And neither of them are a number on scale. Well, one SORT of is, but it’s not about the number.
The short version of the long story is on March 6th, 2019, I weighed 270 pounds and decided that was enough. Today, I weigh 210. GW is 180.
Ok, so I just graduated college (barely made it out before 30) and as a grad gift, my parents gave us their time share for half of a week. Last weekend, my wife and I went out to Palm Springs and stayed at the Mariott resort. It was amazing. The last few vacations we went on, my wife would go down to the pool while I sat in our room and read books and watched movies. This time, I bought a bathing suit, and actually payed out in the sun and went swimming in front of other people. I NEVER do that, and no part of me felt self conscious about it. I actually felt a little good, because I felt like I was showing off that I wasn’t obese (I don’t have a beach body by any means, let’s get real) but I wasn’t ashamed to be seen. For the first time in like... ever.

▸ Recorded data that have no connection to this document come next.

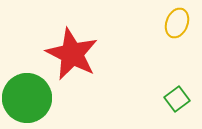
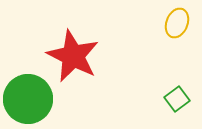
red star: moved 1 px right, 2 px down
green circle: moved 1 px right, 1 px down
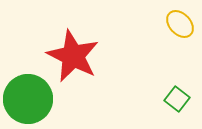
yellow ellipse: moved 3 px right, 1 px down; rotated 64 degrees counterclockwise
green square: rotated 15 degrees counterclockwise
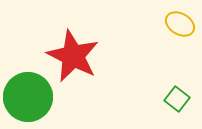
yellow ellipse: rotated 16 degrees counterclockwise
green circle: moved 2 px up
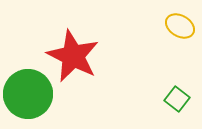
yellow ellipse: moved 2 px down
green circle: moved 3 px up
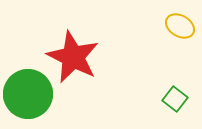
red star: moved 1 px down
green square: moved 2 px left
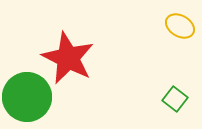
red star: moved 5 px left, 1 px down
green circle: moved 1 px left, 3 px down
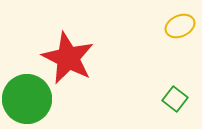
yellow ellipse: rotated 56 degrees counterclockwise
green circle: moved 2 px down
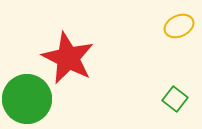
yellow ellipse: moved 1 px left
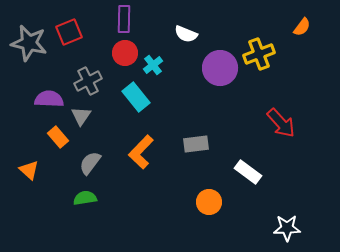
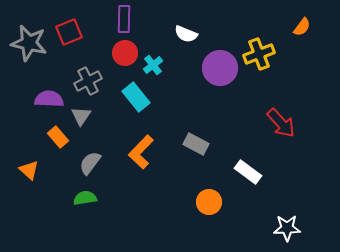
gray rectangle: rotated 35 degrees clockwise
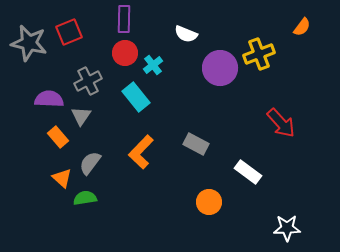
orange triangle: moved 33 px right, 8 px down
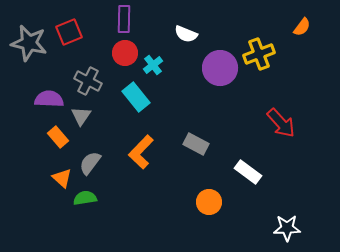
gray cross: rotated 36 degrees counterclockwise
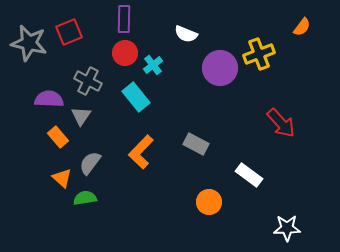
white rectangle: moved 1 px right, 3 px down
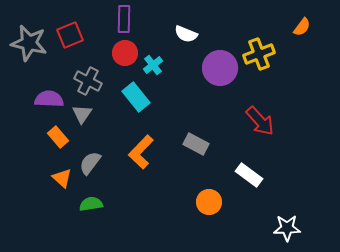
red square: moved 1 px right, 3 px down
gray triangle: moved 1 px right, 2 px up
red arrow: moved 21 px left, 2 px up
green semicircle: moved 6 px right, 6 px down
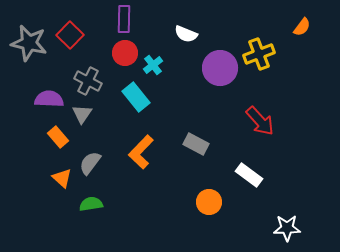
red square: rotated 24 degrees counterclockwise
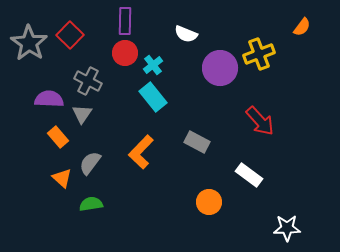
purple rectangle: moved 1 px right, 2 px down
gray star: rotated 21 degrees clockwise
cyan rectangle: moved 17 px right
gray rectangle: moved 1 px right, 2 px up
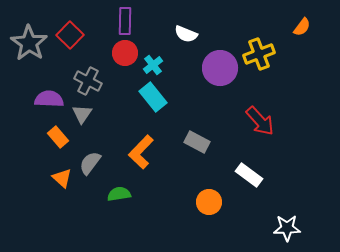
green semicircle: moved 28 px right, 10 px up
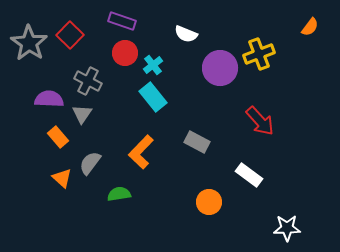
purple rectangle: moved 3 px left; rotated 72 degrees counterclockwise
orange semicircle: moved 8 px right
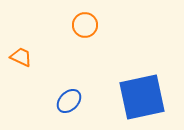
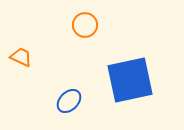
blue square: moved 12 px left, 17 px up
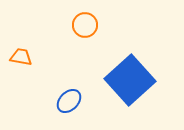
orange trapezoid: rotated 15 degrees counterclockwise
blue square: rotated 30 degrees counterclockwise
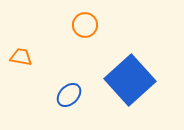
blue ellipse: moved 6 px up
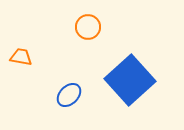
orange circle: moved 3 px right, 2 px down
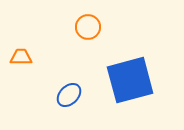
orange trapezoid: rotated 10 degrees counterclockwise
blue square: rotated 27 degrees clockwise
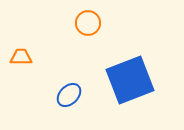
orange circle: moved 4 px up
blue square: rotated 6 degrees counterclockwise
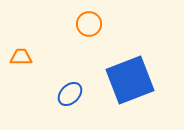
orange circle: moved 1 px right, 1 px down
blue ellipse: moved 1 px right, 1 px up
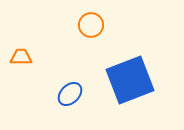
orange circle: moved 2 px right, 1 px down
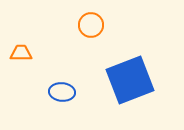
orange trapezoid: moved 4 px up
blue ellipse: moved 8 px left, 2 px up; rotated 50 degrees clockwise
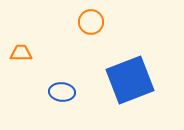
orange circle: moved 3 px up
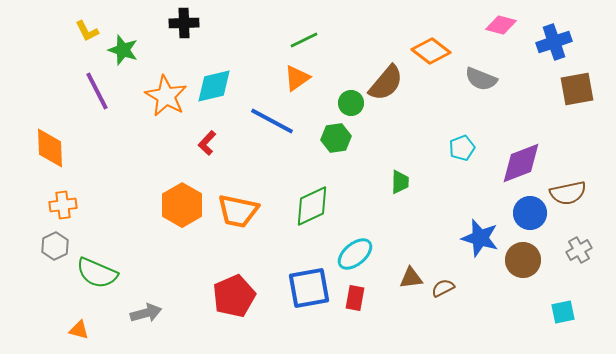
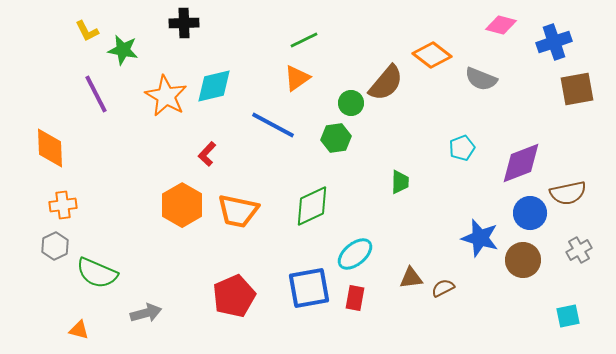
green star at (123, 50): rotated 8 degrees counterclockwise
orange diamond at (431, 51): moved 1 px right, 4 px down
purple line at (97, 91): moved 1 px left, 3 px down
blue line at (272, 121): moved 1 px right, 4 px down
red L-shape at (207, 143): moved 11 px down
cyan square at (563, 312): moved 5 px right, 4 px down
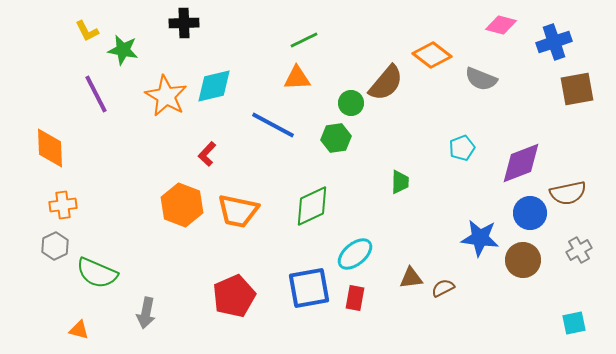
orange triangle at (297, 78): rotated 32 degrees clockwise
orange hexagon at (182, 205): rotated 9 degrees counterclockwise
blue star at (480, 238): rotated 9 degrees counterclockwise
gray arrow at (146, 313): rotated 116 degrees clockwise
cyan square at (568, 316): moved 6 px right, 7 px down
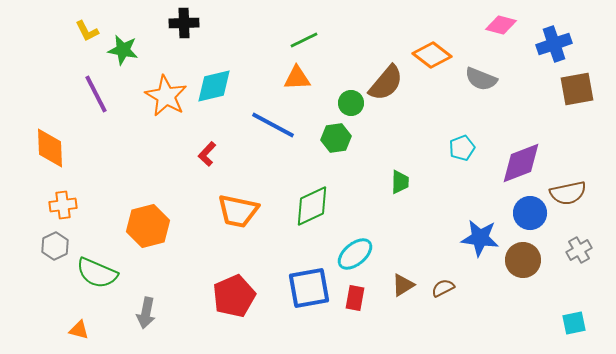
blue cross at (554, 42): moved 2 px down
orange hexagon at (182, 205): moved 34 px left, 21 px down; rotated 24 degrees clockwise
brown triangle at (411, 278): moved 8 px left, 7 px down; rotated 25 degrees counterclockwise
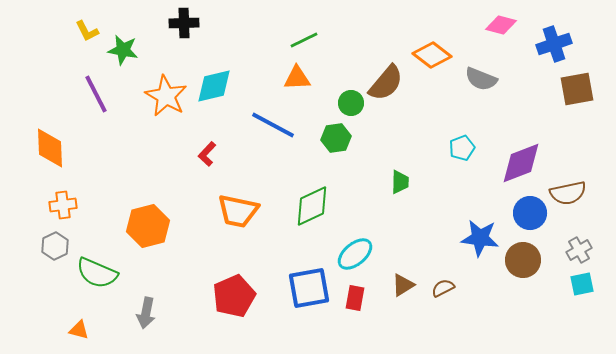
cyan square at (574, 323): moved 8 px right, 39 px up
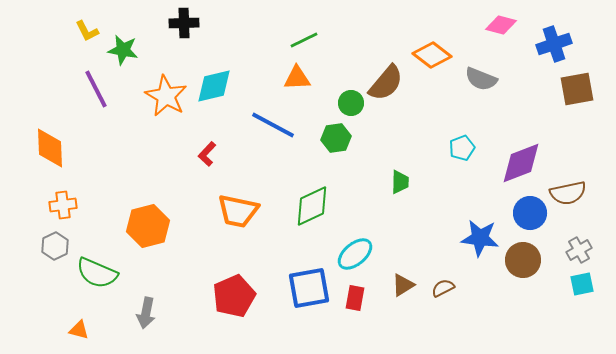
purple line at (96, 94): moved 5 px up
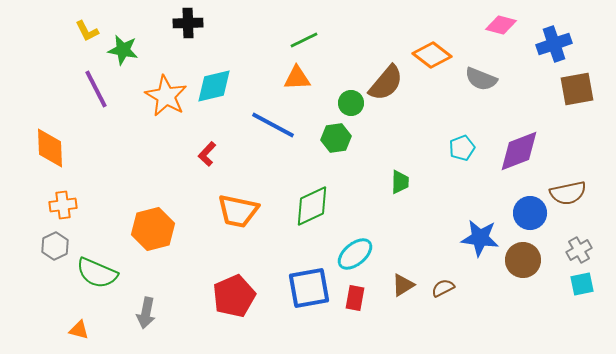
black cross at (184, 23): moved 4 px right
purple diamond at (521, 163): moved 2 px left, 12 px up
orange hexagon at (148, 226): moved 5 px right, 3 px down
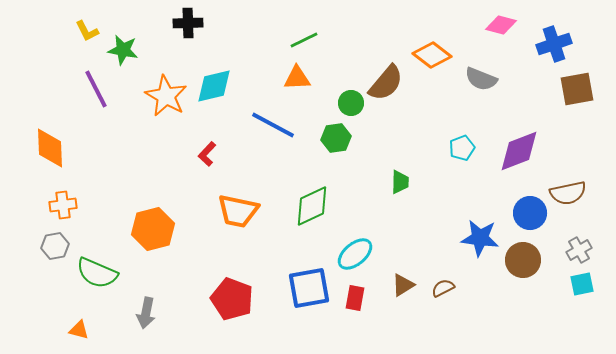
gray hexagon at (55, 246): rotated 16 degrees clockwise
red pentagon at (234, 296): moved 2 px left, 3 px down; rotated 27 degrees counterclockwise
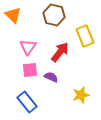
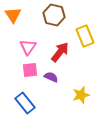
orange triangle: rotated 12 degrees clockwise
blue rectangle: moved 2 px left, 1 px down
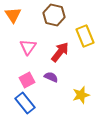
pink square: moved 3 px left, 10 px down; rotated 21 degrees counterclockwise
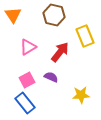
pink triangle: rotated 24 degrees clockwise
yellow star: rotated 12 degrees clockwise
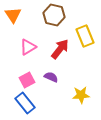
red arrow: moved 3 px up
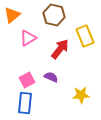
orange triangle: moved 1 px left; rotated 24 degrees clockwise
pink triangle: moved 9 px up
blue rectangle: rotated 45 degrees clockwise
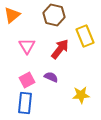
pink triangle: moved 1 px left, 8 px down; rotated 30 degrees counterclockwise
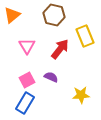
blue rectangle: rotated 25 degrees clockwise
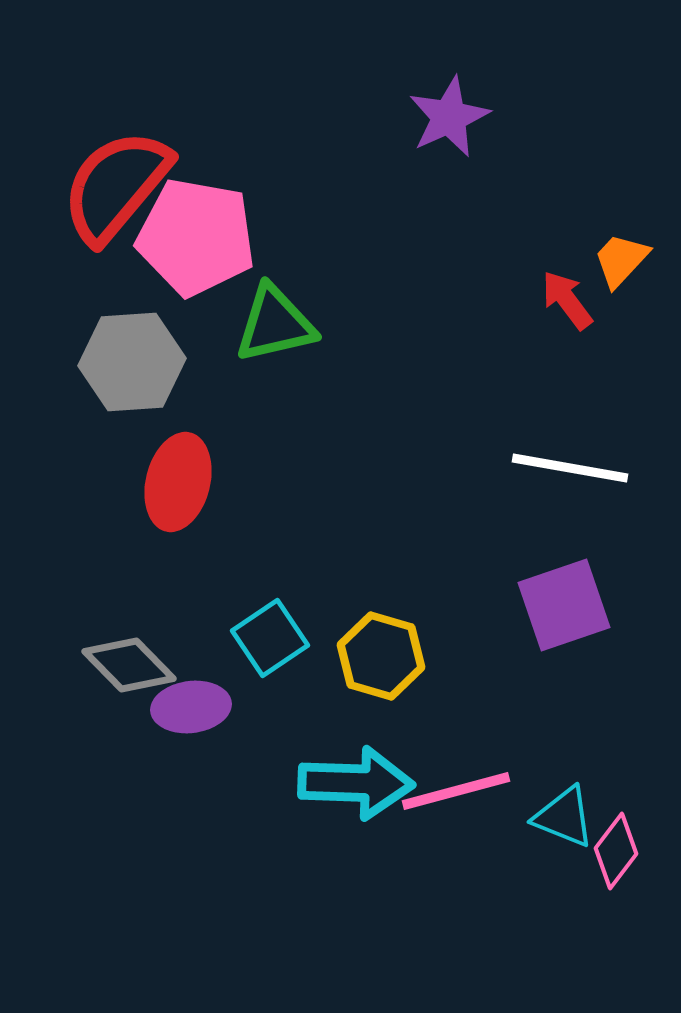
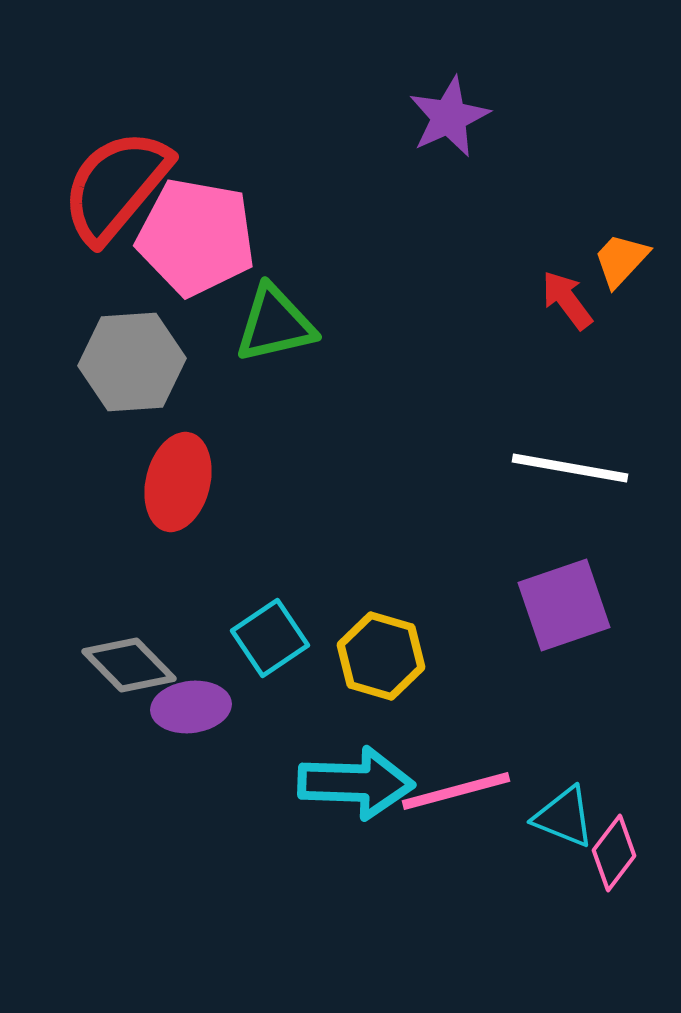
pink diamond: moved 2 px left, 2 px down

Here’s the second milestone; I didn’t give a fuck about my diet all weekend. I just enjoyed myself. I ate what I wanted, and had some amazing meals. But, what I wanted was very different from what I wanted before, and my portions are back in control now that my stomach has shrunken a bit. I was 214 when I left, and expected to weigh 218-220 when I got back...
But I was 211. More than the number, the milestone here was that I was able to enjoy myself and not think about counting every calorie, and still eat healthy and in control.